- Task statement: Copy the data exactly, keeping every line intact.
——
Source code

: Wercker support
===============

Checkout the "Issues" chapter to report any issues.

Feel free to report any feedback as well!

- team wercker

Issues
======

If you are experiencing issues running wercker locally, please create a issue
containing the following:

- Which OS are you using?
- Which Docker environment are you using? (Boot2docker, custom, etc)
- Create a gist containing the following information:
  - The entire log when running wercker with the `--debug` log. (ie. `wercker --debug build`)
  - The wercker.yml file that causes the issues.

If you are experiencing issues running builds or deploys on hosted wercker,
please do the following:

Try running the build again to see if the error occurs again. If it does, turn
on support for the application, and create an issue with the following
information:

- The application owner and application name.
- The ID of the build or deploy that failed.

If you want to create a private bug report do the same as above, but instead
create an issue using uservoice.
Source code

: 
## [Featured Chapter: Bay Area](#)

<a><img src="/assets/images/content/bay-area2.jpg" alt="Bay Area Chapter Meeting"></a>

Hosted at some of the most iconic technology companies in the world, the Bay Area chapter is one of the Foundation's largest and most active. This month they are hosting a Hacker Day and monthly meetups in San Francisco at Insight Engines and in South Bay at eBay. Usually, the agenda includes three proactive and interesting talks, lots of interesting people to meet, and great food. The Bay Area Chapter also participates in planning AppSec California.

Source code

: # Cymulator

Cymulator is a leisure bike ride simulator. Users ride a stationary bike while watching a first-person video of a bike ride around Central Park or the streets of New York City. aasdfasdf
——
- Solution:
Source code

: Wercker support
===============

Checkout the "Issues" chapter to report any issues.

Feel free to report any feedback as well!

- team wercker

Issues
======

If you are experiencing issues running wercker locally, please create a issue
containing the following:

- Which OS are you using?
- Which Docker environment are you using? (Boot2docker, custom, etc)
- Create a gist containing the following information:
  - The entire log when running wercker with the `--debug` log. (ie. `wercker --debug build`)
  - The wercker.yml file that causes the issues.

If you are experiencing issues running builds or deploys on hosted wercker,
please do the following:

Try running the build again to see if the error occurs again. If it does, turn
on support for the application, and create an issue with the following
information:

- The application owner and application name.
- The ID of the build or deploy that failed.

If you want to create a private bug report do the same as above, but instead
create an issue using uservoice.
Source code

: 
## [Featured Chapter: Bay Area](#)

<a><img src="/assets/images/content/bay-area2.jpg" alt="Bay Area Chapter Meeting"></a>

Hosted at some of the most iconic technology companies in the world, the Bay Area chapter is one of the Foundation's largest and most active. This month they are hosting a Hacker Day and monthly meetups in San Francisco at Insight Engines and in South Bay at eBay. Usually, the agenda includes three proactive and interesting talks, lots of interesting people to meet, and great food. The Bay Area Chapter also participates in planning AppSec California.

Source code

: # Cymulator

Cymulator is a leisure bike ride simulator. Users ride a stationary bike while watching a first-person video of a bike ride around Central Park or the streets of New York City. aasdfasdf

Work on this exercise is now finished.